# What you will do
A: Answer these questions from the article on Cisco's acquisition of TANDBERG:
(i) In which country does the transaction remain subject to ongoing regulatory review?
(ii) Who must approve the independent monitor that Cisco is required to appoint?
(iii) According to Network World, what range of videoconferencing systems will Tandberg provide Cisco?
B: Transcribe the passage of the article on Cisco's acquisition of TANDBERG from "Cisco got US" to "the coming weeks.".
C: For each statement, say whether it agrees with the article on Cisco's acquisition of TANDBERG:
(i) Cisco will keep ownership of its TelePresence Interoperability Protocol.
(ii) The US Department of Justice will challenge the proposed acquisition.
(iii) Polycom's portfolio includes the Distributed Media Application that centralizes call control.

# Text provided

---------------

UPDATED 17:41 EDT / MARCH 29 2010

Cisco Gets Antitrust Approvals for Pending Acquisition of TANDBERG – Promises Open Approach

Cisco got US Department of Justice (DOJ) and European Commision approval of their acquisition of Tandberg.  Today’s announcement is due to the fact that the US DOJ will not challenge the proposed acquisition in light of the commitments Cisco has made to the European Commission.  The transaction remains subject to ongoing regulatory review in Brazil; however, the antitrust approvals from the European Commission and Justice Department represent the final regulatory approvals required before the transaction can close. Cisco and TANDBERG anticipate closing in the coming weeks.

Cisco Promises To Be Open

The European Commission’s decision takes into account Cisco’s commitments to enhancing interoperability between its multi-screen video conferencing products and competitive products. In addition, as a condition to receiving this approval, Cisco is required to appoint an independent monitor, who must be approved by the Commission, to oversee the implementation of these commitments.

Cisco’s commitments to the European Commission include divesting ownership of its TelePresence Interoperability Protocol (TIP) and the library of open source software useful to implementers of TIP to an independent industry body. Cisco will also provide the industry body with all other rights necessary to implement TIP and authorize the industry body to license those rights to any interested party, royalty-free. The independent industry body will evolve TIP with the benefit of participation by others in the industry. Cisco will also make available royalty-free information about Cisco’s own implementation of the protocol that will facilitate efforts to interoperate with Cisco multi-screen TelePresence systems.

According to Network World, Tandberg will provide Cisco with a range of low-end and mid-range videoconferencing systems to augment its high-end TelePresence system and fill out its virtual and videoconferencing portfolio. Tandberg also allows Cisco to become the market leader in videoconferencing.

There are alternatives to Cisco out there that are open and not closed.  The competing alliances are viewed by observers as a response by both Polycom and these vendors to the Cisco/Tandberg marriage and to the expected explosion in demand for video as a key component of unified communications deployments among businesses.

The joint offering will facilitate a “conferencing-aware” network for service providers rather than a video/telepresence overlay to networks not necessarily optimized for video, the companies say. Juniper says it may also offer Polycom-based video/telepresence to enterprises through other channel partners in the future.

The combined system includes Juniper’s Junos Space network application platform and its subscriber policy and identity services, MX Series 3D Universal Edge Routers, announced last fall, and SRX Series Services Gateways; and Polycom’s portfolio of telepresence and visual communication products, including the Distributed Media Application that centralizes call control.

Cisco Growth Is About M&A – $40 Billion Of Cash Helps

Cisco has billions of dollars in cash sitting around for deals like this.

---------------

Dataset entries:
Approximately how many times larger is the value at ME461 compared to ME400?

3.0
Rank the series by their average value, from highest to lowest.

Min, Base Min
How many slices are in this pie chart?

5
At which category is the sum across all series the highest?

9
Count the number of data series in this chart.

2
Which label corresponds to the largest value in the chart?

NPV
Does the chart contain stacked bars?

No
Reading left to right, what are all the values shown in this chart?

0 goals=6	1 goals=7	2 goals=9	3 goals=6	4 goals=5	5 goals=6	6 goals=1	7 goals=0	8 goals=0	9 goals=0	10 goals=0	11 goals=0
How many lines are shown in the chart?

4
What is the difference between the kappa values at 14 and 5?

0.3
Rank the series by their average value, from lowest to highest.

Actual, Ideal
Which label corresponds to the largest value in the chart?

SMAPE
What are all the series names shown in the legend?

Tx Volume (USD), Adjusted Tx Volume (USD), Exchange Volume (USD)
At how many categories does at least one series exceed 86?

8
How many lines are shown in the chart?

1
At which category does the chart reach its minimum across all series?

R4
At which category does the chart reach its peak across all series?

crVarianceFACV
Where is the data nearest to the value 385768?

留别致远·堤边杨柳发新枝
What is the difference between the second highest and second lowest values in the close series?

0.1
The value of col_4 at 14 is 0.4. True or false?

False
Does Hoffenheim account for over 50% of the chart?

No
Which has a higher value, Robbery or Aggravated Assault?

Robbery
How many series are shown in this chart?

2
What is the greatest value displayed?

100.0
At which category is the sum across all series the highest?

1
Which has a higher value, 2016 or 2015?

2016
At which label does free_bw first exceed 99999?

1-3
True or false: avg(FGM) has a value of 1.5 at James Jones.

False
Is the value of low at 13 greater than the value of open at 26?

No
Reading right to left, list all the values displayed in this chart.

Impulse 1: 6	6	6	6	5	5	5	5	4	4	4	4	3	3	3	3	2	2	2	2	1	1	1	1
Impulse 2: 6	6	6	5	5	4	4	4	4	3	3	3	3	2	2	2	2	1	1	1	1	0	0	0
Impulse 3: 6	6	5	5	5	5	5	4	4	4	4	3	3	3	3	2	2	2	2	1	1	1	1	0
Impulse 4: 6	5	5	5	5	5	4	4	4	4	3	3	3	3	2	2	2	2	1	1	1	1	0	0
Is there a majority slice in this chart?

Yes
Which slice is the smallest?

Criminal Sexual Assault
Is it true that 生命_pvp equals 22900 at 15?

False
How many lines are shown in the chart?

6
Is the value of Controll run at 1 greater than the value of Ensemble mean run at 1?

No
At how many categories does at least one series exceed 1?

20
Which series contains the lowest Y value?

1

---------------

# Task results
A:
(i) Brazil.
(ii) The European Commission.
(iii) Low-end and mid-range videoconferencing systems.

B:
Cisco got US Department of Justice (DOJ) and European Commision approval of their acquisition of Tandberg.  Today’s announcement is due to the fact that the US DOJ will not challenge the proposed acquisition in light of the commitments Cisco has made to the European Commission.  The transaction remains subject to ongoing regulatory review in Brazil; however, the antitrust approvals from the European Commission and Justice Department represent the final regulatory approvals required before the transaction can close. Cisco and TANDBERG anticipate closing in the coming weeks.

C:
(i) No: "divesting ownership of its TelePresence Interoperability Protocol (TIP)"
(ii) No: "the US DOJ will not challenge the proposed acquisition"
(iii) Yes: "Polycom’s portfolio of telepresence and visual communication products, including the Distributed Media Application that centralizes call control"